Relationships, You & Your Family

Change, obsession and keeping up

I am not sure when it happened. Neither do I know how it happened. What I do know is its signs. What I am referring to is losing the fight with change.

It began with a feeling and then the realisation that I was having difficulty keeping up with change. Following this realisation was resignation and a slow disengagement, at least in certain aspects of life. For example, after being hounded to adopt a paperless mode of staying in touch with my bank account, I tried several times to set up a e-banking. But after several failed attempts, coupled with much frustration, I gave up.

Change, we are often told, is a constant. In order to progress—nay, survive—in the modern world, we must adapt and change. Swim with the tide of change; or be engulfed.

It seems that there are two slopes on the trajectory of change. We are either on the upward incline, moving up the change curve, or on the downward decline. Emotionally, we may either feel anxious about keeping up or setting the pace of change, or be sad about losing the familiar and fearful about being able to cope.
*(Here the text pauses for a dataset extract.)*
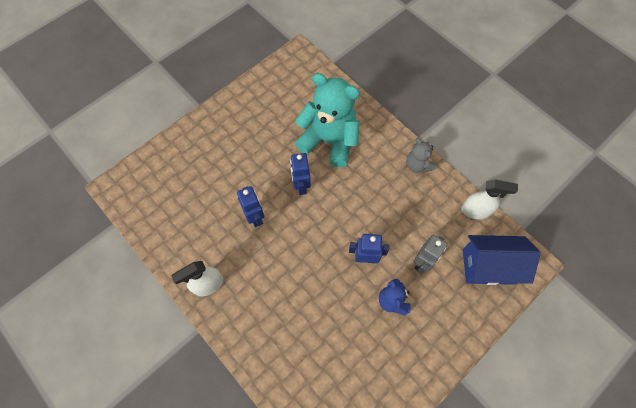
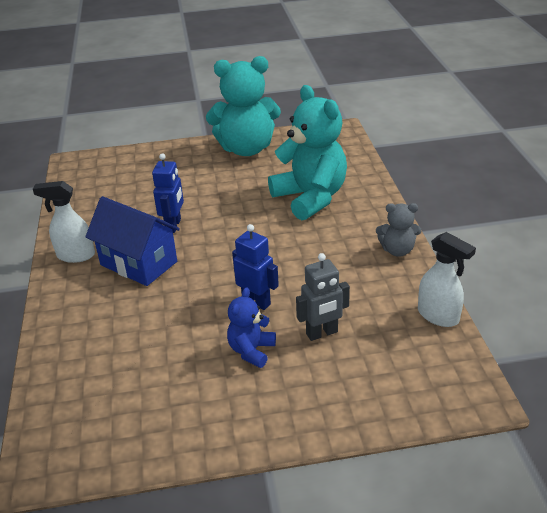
camera: 35 degrees right, 30 degrees down
blue robot [290,153,311,195] -> none
grey teddy bear [406,138,436,173] -> grey teddy bear turned 90 degrees counterclockwise [376,203,421,257]
blue house [463,235,541,285] -> blue house moved to [85,196,180,286]
none -> turquoise teddy bear [206,56,281,156]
What should our attitude towards change be? Let me make a few suggestions for consideration.

Firstly, we can embrace change and innovation. This mindset works on the premise that we can continually adapt and grow, and there is no upper limit to growth. Now, the sceptic in me reminds me that with age, my physical body knows it is not so. But what about other aspects of our lives like the cognitive and emotional? Do they “age” at the same rate and manner? There are also those who are so ready to embrace stagnation that they may actually age faster. “Use it or lose it” we are reminded. An earlier-than-useful resignation to the process of aging may lead us to reject trying new ideas and things with the excuse that we are “old already”. So, my suggestion is to adopt an attitude that is open to change and resist the urge to age before our time. When it comes, it comes; we need not rush toward it.

Secondly, quit whining. The “good old days” are gone, so comparing the present with the past is futile. As believers, we should stop comparing and complaining because we have the hope of a much brighter future with incorruptible bodies that will neither age nor tire.

The third suggestion is to trust not so much in the constancy of change or on our ability to keep up with it. Instead, view change through the lens of God as sovereign over all. If God, in His infinite wisdom, deems fit for us to keep up with some changes, so be it. And if some changes pass us by, we need not be anxious because our dependency is on Him. He knows exactly what needs updating, replacing and improving and what does not.

As we prepare for the season of Lent, let us reflect if we should surrender to Him our obsessions or anxiety about keeping up with change.

Benny Bong has been a family and marital therapist for more than 30 years, and is a certified work-life consultant. He was the first recipient of the AWARE Hero Award, received in 2011, and is a member of Kampong Kapor Methodist Church.